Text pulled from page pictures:
..............................

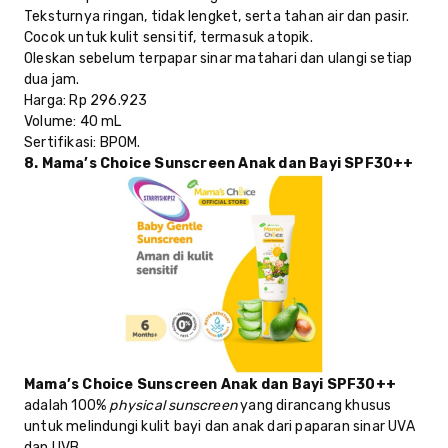
Teksturnya ringan, tidak lengket, serta tahan air dan pasir.
Cocok untuk kulit sensitif, termasuk atopik.
Oleskan sebelum terpapar sinar matahari dan ulangi setiap
dua jam.
Harga
: Rp 296.923
Volume
: 40 mL
Sertifikasi
: BPOM.
8.
Mama’s Choice Sunscreen Anak dan Bayi SPF30++
Mama’s Choice Sunscreen Anak dan Bayi SPF30++
adalah 100%
physical sunscreen
yang dirancang khusus
untuk melindungi kulit bayi dan anak dari paparan sinar UVA
dan UVB.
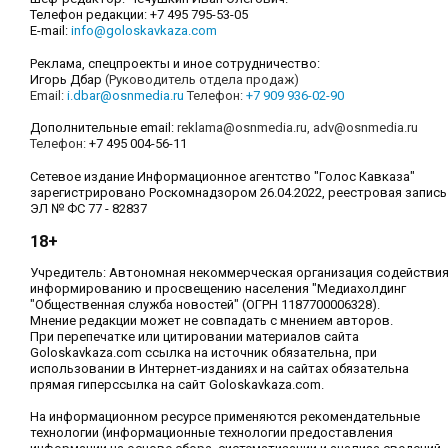
Телефон редакции: +7 495 795-53-05
E-mail:
info@goloskavkaza.com
Реклама, спецпроекты и иное сотрудничество:
Игорь Дбар
(Руководитель отдела продаж)
Email:
i.dbar@osnmedia.ru
Телефон:
+7 909 936-02-90
Дополнительные email:
reklama@osnmedia.ru
,
adv@osnmedia.ru
Телефон:
+7 495 004-56-11
Сетевое издание Информационное агентство "Голос Кавказа"
зарегистрировано Роскомнадзором 26.04.2022, реестровая запись
ЭЛ № ФС 77 - 82837
18+
Учредитель: Автономная некоммерческая организация содействи
информированию и просвещению населения "Медиахолдинг
"Общественная служба новостей" (ОГРН 1187700006328).
Мнение редакции может не совпадать с мнением авторов.
При перепечатке или цитировании материалов сайта
Goloskavkaza.com ссылка на источник обязательна, при
использовании в Интернет-изданиях и на сайтах обязательна
прямая гиперссылка на сайт Goloskavkaza.com.
На информационном ресурсе применяются рекомендательные
технологии (информационные технологии предоставления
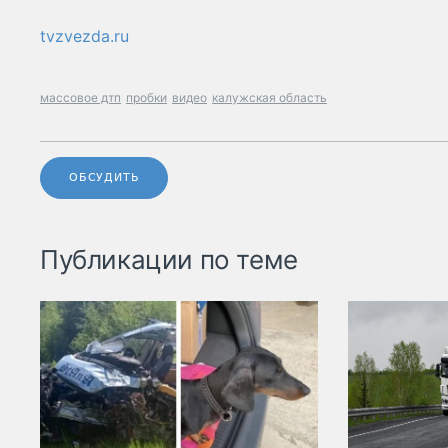
tvzvezda.ru
массовое дтп
пробки
видео
калужская область
ОБСУДИТЬ
Публикации по теме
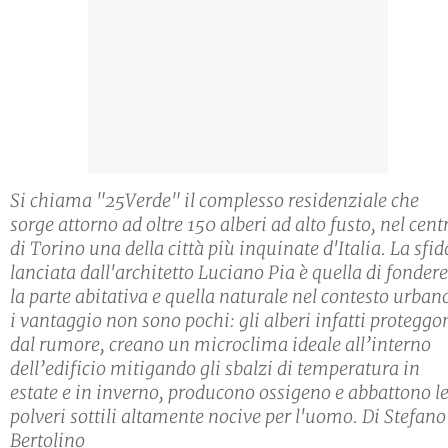
Si chiama "25Verde" il complesso residenziale che
sorge attorno ad oltre 150 alberi ad alto fusto, nel cent
di Torino una della città più inquinate d'Italia. La sfid
lanciata dall'architetto Luciano Pia è quella di fondere
la parte abitativa e quella naturale nel contesto urban
i vantaggio non sono pochi: gli alberi infatti proteggo
dal rumore, creano un microclima ideale all’interno
dell’edificio mitigando gli sbalzi di temperatura in
estate e in inverno, producono ossigeno e abbattono l
polveri sottili altamente nocive per l'uomo. Di Stefano
Bertolino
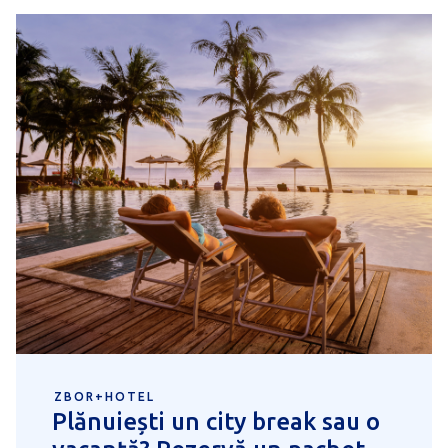
ZBOR+HOTEL
Plănuiești un city break sau o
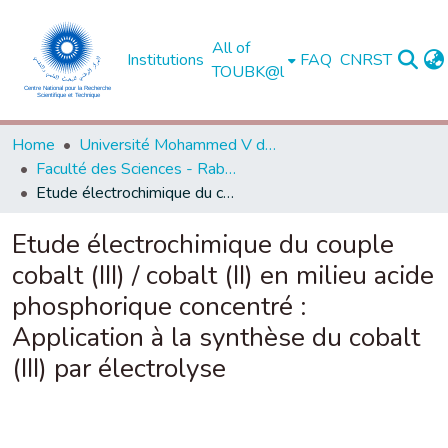
All of
Institutions
FAQ
CNRST
TOUBK@l
Home
Université Mohammed V de Rabat
Faculté des Sciences - Rabat
Etude électrochimique du couple cobalt (III) / cobalt (II) en milieu acide phosphorique concentré : Application à la synthèse du cobalt (III) par électrolyse
Etude électrochimique du couple
cobalt (III) / cobalt (II) en milieu acide
phosphorique concentré :
Application à la synthèse du cobalt
(III) par électrolyse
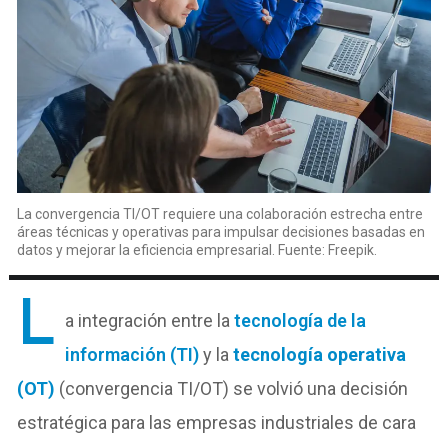
La convergencia TI/OT requiere una colaboración estrecha entre
áreas técnicas y operativas para impulsar decisiones basadas en
datos y mejorar la eficiencia empresarial. Fuente: Freepik.
L
a integración entre la
tecnología de la
información (TI)
y la
tecnología operativa
(OT)
(convergencia TI/OT) se volvió una decisión
estratégica para las empresas industriales de cara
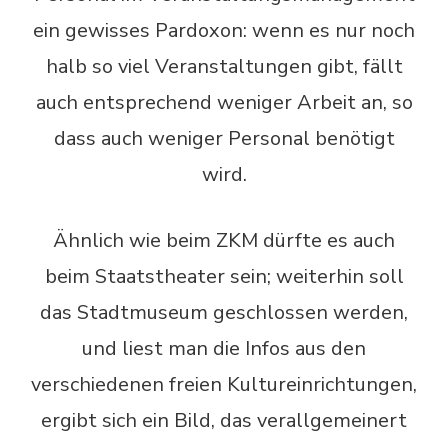
ein gewisses Pardoxon: wenn es nur noch
halb so viel Veranstaltungen gibt, fällt
auch entsprechend weniger Arbeit an, so
dass auch weniger Personal benötigt
wird.
Ähnlich wie beim ZKM dürfte es auch
beim Staatstheater sein; weiterhin soll
das Stadtmuseum geschlossen werden,
und liest man die Infos aus den
verschiedenen freien Kultureinrichtungen,
ergibt sich ein Bild, das verallgemeinert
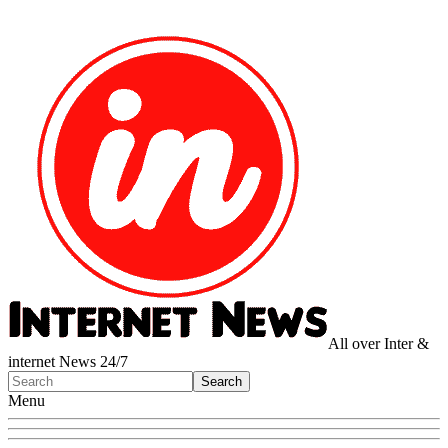
All over Inter &
internet News 24/7
Menu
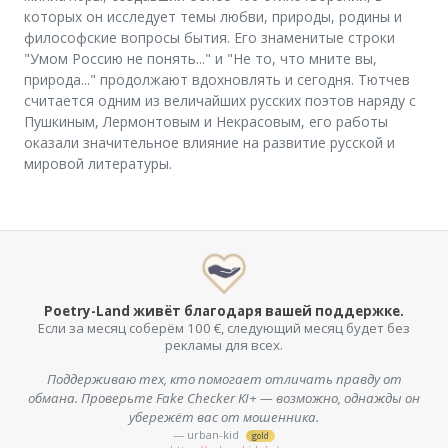
которых он исследует темы любви, природы, родины и
философские вопросы бытия. Его знаменитые строки
"Умом Россию не понять..." и "Не то, что мните вы,
природа..." продолжают вдохновлять и сегодня. Тютчев
считается одним из величайших русских поэтов наряду с
Пушкиным, Лермонтовым и Некрасовым, его работы
оказали значительное влияние на развитие русской и
мировой литературы.
Poetry-Land живёт благодаря вашей поддержке.
Если за месяц соберём 100 €, следующий месяц будет без
рекламы для всех.
Поддерживаю тех, кто помогает отличать правду от
обмана. Проверьте Fake Checker KI+ — возможно, однажды он
убережёт вас от мошенника.
— urban-kid
gold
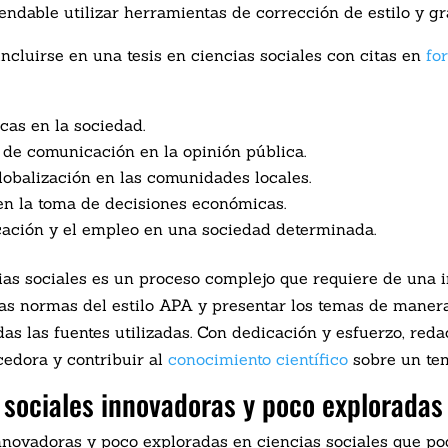
ndable utilizar herramientas de corrección de estilo y gr
ncluirse en una tesis en ciencias sociales con citas en
fo
icas en la sociedad.
s de comunicación en la opinión pública.
lobalización en las comunidades locales.
 en la toma de decisiones económicas.
ucación y el empleo en una sociedad determinada.
ias sociales es un proceso complejo que requiere de una 
las normas del estilo APA y presentar los temas de manera 
 las fuentes utilizadas. Con dedicación y esfuerzo, redac
edora y contribuir al
conocimiento científico
sobre un tem
s sociales innovadoras y poco exploradas
innovadoras y poco exploradas en ciencias sociales que po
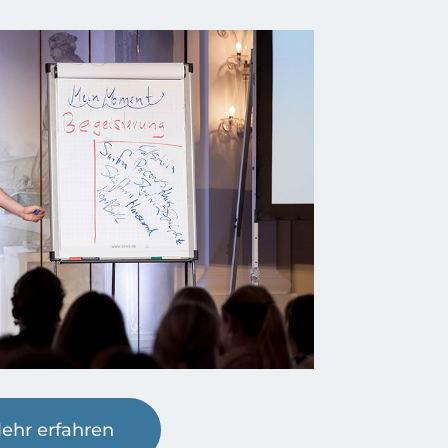
ehr erfahren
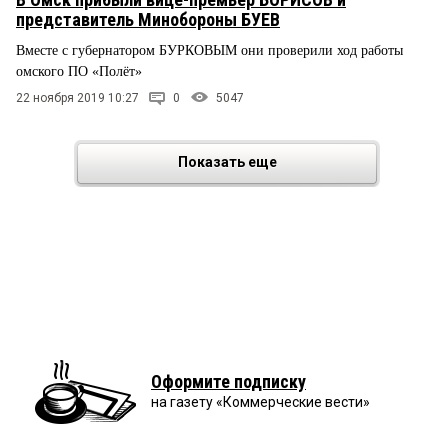
представитель Минобороны БУЕВ
Вместе с губернатором БУРКОВЫМ они проверили ход работы
омского ПО «Полёт»
22 ноября 2019 10:27
0
5047
Показать еще
Оформите подписку
на газету «Коммерческие вести»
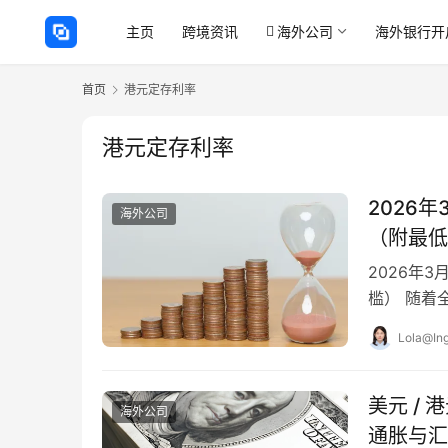
主页
跨境资讯
海外公司
海外银行开
首页
港元定存利率
港元定存利率
2026
海外公司
（附最低
2026年
槛） 随着
续变化。2
Lola@Ing
美元 /
海外公司
通胀与汇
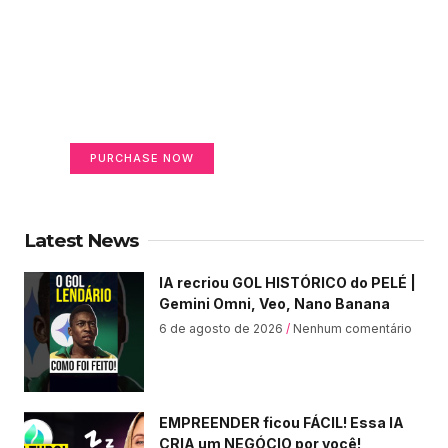
Create a new perspective
on life
Your Ads Here (365 x 270 area)
PURCHASE NOW
Latest News
IA recriou GOL HISTÓRICO do PELÉ |
Gemini Omni, Veo, Nano Banana
6 de agosto de 2026
Nenhum comentário
EMPREENDER ficou FÁCIL! Essa IA
CRIA um NEGÓCIO por você!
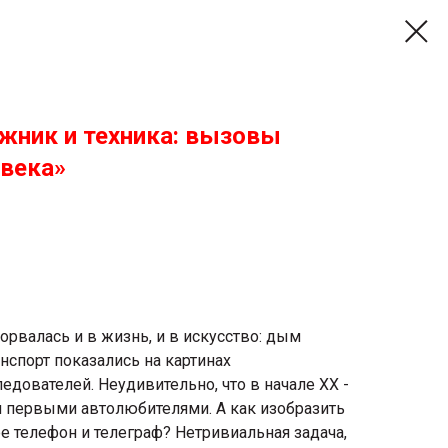
ожник и техника: вызовы
 века»
ворвалась и в жизнь, и в искусство: дым
нспорт показались на картинах
едователей. Неудивительно, что в начале ХХ -
и первыми автолюбителями. А как изобразить
ре телефон и телеграф? Нетривиальная задача,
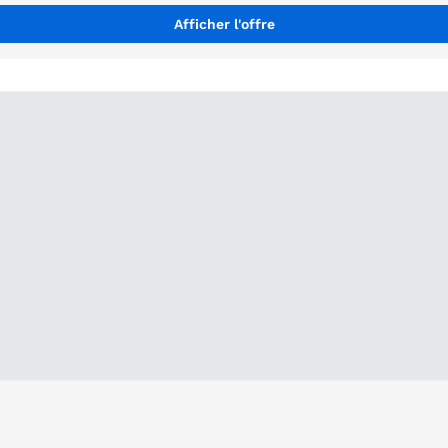
Afficher l'offre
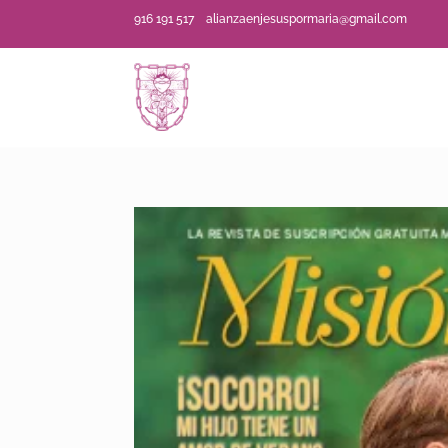
916 191 517
alianzaenjesuspormaria@gmail.com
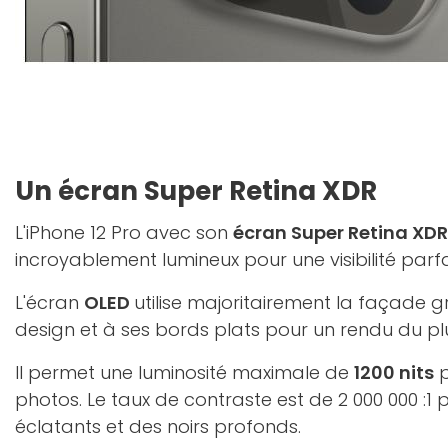
Un écran Super Retina XDR
L'iPhone 12 Pro avec son
écran Super Retina XDR
incroyablement lumineux pour une visibilité parfa
L'écran
OLED
utilise majoritairement la façade
design et à ses bords plats pour un rendu du plu
Il permet une luminosité maximale de
1200 nits
p
photos. Le taux de contraste est de 2 000 000 :1
éclatants et des noirs profonds.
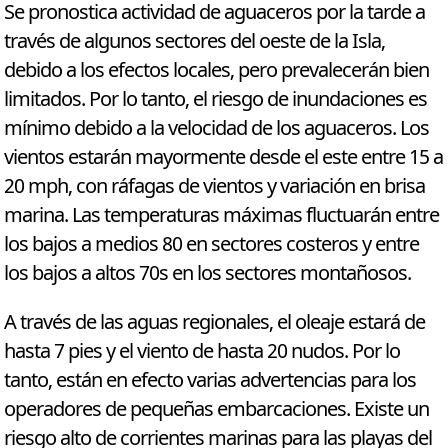
Se pronostica actividad de aguaceros por la tarde a
través de algunos sectores del oeste de la Isla,
debido a los efectos locales, pero prevalecerán bien
limitados. Por lo tanto, el riesgo de inundaciones es
mínimo debido a la velocidad de los aguaceros. Los
vientos estarán mayormente desde el este entre 15 a
20 mph, con ráfagas de vientos y variación en brisa
marina. Las temperaturas máximas fluctuarán entre
los bajos a medios 80 en sectores costeros y entre
los bajos a altos 70s en los sectores montañosos.
A través de las aguas regionales, el oleaje estará de
hasta 7 pies y el viento de hasta 20 nudos. Por lo
tanto, están en efecto varias advertencias para los
operadores de pequeñas embarcaciones. Existe un
riesgo alto de corrientes marinas para las playas del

..............................

◆ Required action
Repeat every line of text from all the rows above word for word, leaving the pictures out of your answer.

◆ Answer section
Teksturnya ringan, tidak lengket, serta tahan air dan pasir.
Cocok untuk kulit sensitif, termasuk atopik.
Oleskan sebelum terpapar sinar matahari dan ulangi setiap
dua jam.
Harga
: Rp 296.923
Volume
: 40 mL
Sertifikasi
: BPOM.
8.
Mama’s Choice Sunscreen Anak dan Bayi SPF30++
Mama’s Choice Sunscreen Anak dan Bayi SPF30++
adalah 100%
physical sunscreen
yang dirancang khusus
untuk melindungi kulit bayi dan anak dari paparan sinar UVA
dan UVB.
Телефон редакции: +7 495 795-53-05
E-mail:
info@goloskavkaza.com
Реклама, спецпроекты и иное сотрудничество:
Игорь Дбар
(Руководитель отдела продаж)
Email:
i.dbar@osnmedia.ru
Телефон:
+7 909 936-02-90
Дополнительные email:
reklama@osnmedia.ru
,
adv@osnmedia.ru
Телефон:
+7 495 004-56-11
Сетевое издание Информационное агентство "Голос Кавказа"
зарегистрировано Роскомнадзором 26.04.2022, реестровая запись
ЭЛ № ФС 77 - 82837
18+
Учредитель: Автономная некоммерческая организация содействи
информированию и просвещению населения "Медиахолдинг
"Общественная служба новостей" (ОГРН 1187700006328).
Мнение редакции может не совпадать с мнением авторов.
При перепечатке или цитировании материалов сайта
Goloskavkaza.com ссылка на источник обязательна, при
использовании в Интернет-изданиях и на сайтах обязательна
прямая гиперссылка на сайт Goloskavkaza.com.
На информационном ресурсе применяются рекомендательные
технологии (информационные технологии предоставления
tvzvezda.ru
массовое дтп
пробки
видео
калужская область
ОБСУДИТЬ
Публикации по теме
Si chiama "25Verde" il complesso residenziale che
sorge attorno ad oltre 150 alberi ad alto fusto, nel cent
di Torino una della città più inquinate d'Italia. La sfid
lanciata dall'architetto Luciano Pia è quella di fondere
la parte abitativa e quella naturale nel contesto urban
i vantaggio non sono pochi: gli alberi infatti proteggo
dal rumore, creano un microclima ideale all’interno
dell’edificio mitigando gli sbalzi di temperatura in
estate e in inverno, producono ossigeno e abbattono l
polveri sottili altamente nocive per l'uomo. Di Stefano
Bertolino
ZBOR+HOTEL
Plănuiești un city break sau o
All of
Institutions
FAQ
CNRST
TOUBK@l
Home
Université Mohammed V de Rabat
Faculté des Sciences - Rabat
Etude électrochimique du couple cobalt (III) / cobalt (II) en milieu acide phosphorique concentré : Application à la synthèse du cobalt (III) par électrolyse
Etude électrochimique du couple
cobalt (III) / cobalt (II) en milieu acide
phosphorique concentré :
Application à la synthèse du cobalt
(III) par électrolyse
La convergencia TI/OT requiere una colaboración estrecha entre
áreas técnicas y operativas para impulsar decisiones basadas en
datos y mejorar la eficiencia empresarial. Fuente: Freepik.
L
a integración entre la
tecnología de la
información (TI)
y la
tecnología operativa
(OT)
(convergencia TI/OT) se volvió una decisión
estratégica para las empresas industriales de cara
ein gewisses Pardoxon: wenn es nur noch
halb so viel Veranstaltungen gibt, fällt
auch entsprechend weniger Arbeit an, so
dass auch weniger Personal benötigt
wird.
Ähnlich wie beim ZKM dürfte es auch
beim Staatstheater sein; weiterhin soll
das Stadtmuseum geschlossen werden,
und liest man die Infos aus den
verschiedenen freien Kultureinrichtungen,
ergibt sich ein Bild, das verallgemeinert
All over Inter &
internet News 24/7
Menu
которых он исследует темы любви, природы, родины и
философские вопросы бытия. Его знаменитые строки
"Умом Россию не понять..." и "Не то, что мните вы,
природа..." продолжают вдохновлять и сегодня. Тютчев
считается одним из величайших русских поэтов наряду с
Пушкиным, Лермонтовым и Некрасовым, его работы
оказали значительное влияние на развитие русской и
мировой литературы.
Poetry-Land живёт благодаря вашей поддержке.
Если за месяц соберём 100 €, следующий месяц будет без
рекламы для всех.
Поддерживаю тех, кто помогает отличать правду от
обмана. Проверьте Fake Checker KI+ — возможно, однажды он
убережёт вас от мошенника.
— urban-kid
gold
ndable utilizar herramientas de corrección de estilo y gr
ncluirse en una tesis en ciencias sociales con citas en
fo
icas en la sociedad.
s de comunicación en la opinión pública.
lobalización en las comunidades locales.
 en la toma de decisiones económicas.
ucación y el empleo en una sociedad determinada.
ias sociales es un proceso complejo que requiere de una 
las normas del estilo APA y presentar los temas de manera 
 las fuentes utilizadas. Con dedicación y esfuerzo, redac
edora y contribuir al
conocimiento científico
sobre un tem
s sociales innovadoras y poco exploradas
innovadoras y poco exploradas en ciencias sociales que po
ehr erfahren
представитель Минобороны БУЕВ
Вместе с губернатором БУРКОВЫМ они проверили ход работы
омского ПО «Полёт»
22 ноября 2019 10:27
0
5047
Показать еще
Оформите подписку
на газету «Коммерческие вести»
主页
跨境资讯
海外公司
海外银行开
首页
港元定存利率
港元定存利率
2026
海外公司
（附最低
2026年
槛） 随着
续变化。2
Lola@Ing
美元 /
海外公司
通胀与汇
Create a new perspective
on life
Your Ads Here (365 x 270 area)
PURCHASE NOW
Latest News
IA recriou GOL HISTÓRICO do PELÉ |
Gemini Omni, Veo, Nano Banana
6 de agosto de 2026
Nenhum comentário
EMPREENDER ficou FÁCIL! Essa IA
CRIA um NEGÓCIO por você!
ожник и техника: вызовы
 века»
ворвалась и в жизнь, и в искусство: дым
нспорт показались на картинах
едователей. Неудивительно, что в начале ХХ -
и первыми автолюбителями. А как изобразить
ре телефон и телеграф? Нетривиальная задача,
Afficher l'offre
916 191 517
alianzaenjesuspormaria@gmail.com
Un écran Super Retina XDR
L'iPhone 12 Pro avec son
écran Super Retina XDR
incroyablement lumineux pour une visibilité parfa
L'écran
OLED
utilise majoritairement la façade
design et à ses bords plats pour un rendu du plu
Il permet une luminosité maximale de
1200 nits
p
photos. Le taux de contraste est de 2 000 000 :1
éclatants et des noirs profonds.
Se pronostica actividad de aguaceros por la tarde a
través de algunos sectores del oeste de la Isla,
debido a los efectos locales, pero prevalecerán bien
limitados. Por lo tanto, el riesgo de inundaciones es
mínimo debido a la velocidad de los aguaceros. Los
vientos estarán mayormente desde el este entre 15 a
20 mph, con ráfagas de vientos y variación en brisa
marina. Las temperaturas máximas fluctuarán entre
los bajos a medios 80 en sectores costeros y entre
los bajos a altos 70s en los sectores montañosos.
A través de las aguas regionales, el oleaje estará de
hasta 7 pies y el viento de hasta 20 nudos. Por lo
tanto, están en efecto varias advertencias para los
operadores de pequeñas embarcaciones. Existe un
riesgo alto de corrientes marinas para las playas del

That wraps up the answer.